#### GIVEN INFORMATION ####
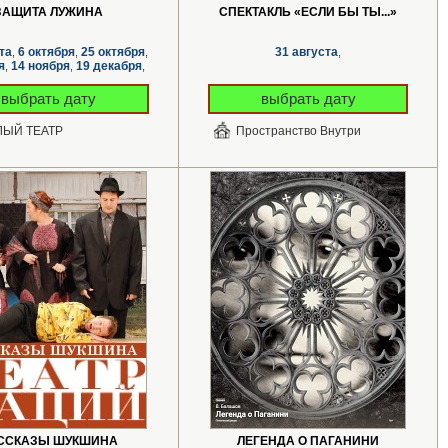
ЗАЩИТА ЛУЖИНА
СПЕКТАКЛЬ «ЕСЛИ БЫ ТЫ...»
та
6 октября
25 октября
31 августа
,
,
,
,
я
14 ноября
19 декабря
,
,
,
выбрать дату
выбрать дату
ЫЙ ТЕАТР
Пространство Внутри
ССКАЗЫ ШУКШИНА
ЛЕГЕНДА О ПАГАНИНИ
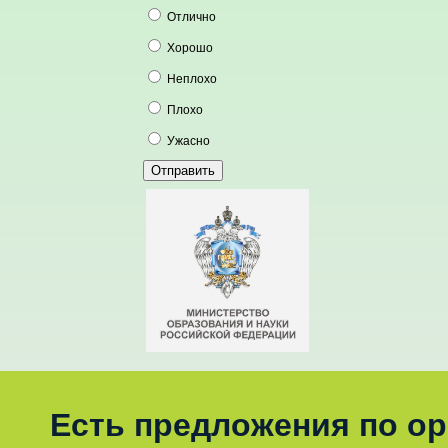
Отлично
Хорошо
Неплохо
Плохо
Ужасно
Есть предложения по о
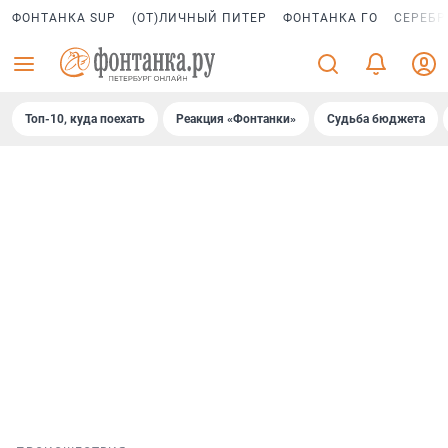
ФОНТАНКА SUP
(ОТ)ЛИЧНЫЙ ПИТЕР
ФОНТАНКА ГО
СЕРЕБР
Топ-10, куда поехать
Реакция «Фонтанки»
Судьба бюджета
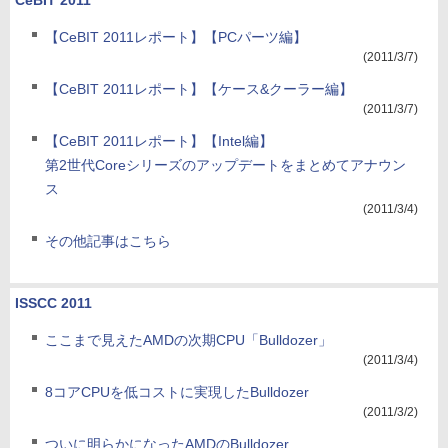
CeBIT 2011
【CeBIT 2011レポート】【PCパーツ編】
(2011/3/7)
【CeBIT 2011レポート】【ケース&クーラー編】
(2011/3/7)
【CeBIT 2011レポート】【Intel編】
第2世代Coreシリーズのアップデートをまとめてアナウン
ス
(2011/3/4)
その他記事はこちら
ISSCC 2011
ここまで見えたAMDの次期CPU「Bulldozer」
(2011/3/4)
8コアCPUを低コストに実現したBulldozer
(2011/3/2)
ついに明らかになったAMDのBulldozer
####
WHAT YOU NEED TO DO:
Set the listing above down again exactly, leaving pictures out.

TASK RESPONSE:
ЗАЩИТА ЛУЖИНА
СПЕКТАКЛЬ «ЕСЛИ БЫ ТЫ...»
та
6 октября
25 октября
31 августа
,
,
,
,
я
14 ноября
19 декабря
,
,
,
выбрать дату
выбрать дату
ЫЙ ТЕАТР
Пространство Внутри
ССКАЗЫ ШУКШИНА
ЛЕГЕНДА О ПАГАНИНИ
Отлично
Хорошо
Неплохо
Плохо
Ужасно
Есть предложения по о
ФОНТАНКА SUP
(ОТ)ЛИЧНЫЙ ПИТЕР
ФОНТАНКА ГО
СЕРЕБР
Топ-10, куда поехать
Реакция «Фонтанки»
Судьба бюджета
CeBIT 2011
【CeBIT 2011レポート】【PCパーツ編】
(2011/3/7)
【CeBIT 2011レポート】【ケース&クーラー編】
(2011/3/7)
【CeBIT 2011レポート】【Intel編】
第2世代Coreシリーズのアップデートをまとめてアナウン
ス
(2011/3/4)
その他記事はこちら
ISSCC 2011
ここまで見えたAMDの次期CPU「Bulldozer」
(2011/3/4)
8コアCPUを低コストに実現したBulldozer
(2011/3/2)
ついに明らかになったAMDのBulldozer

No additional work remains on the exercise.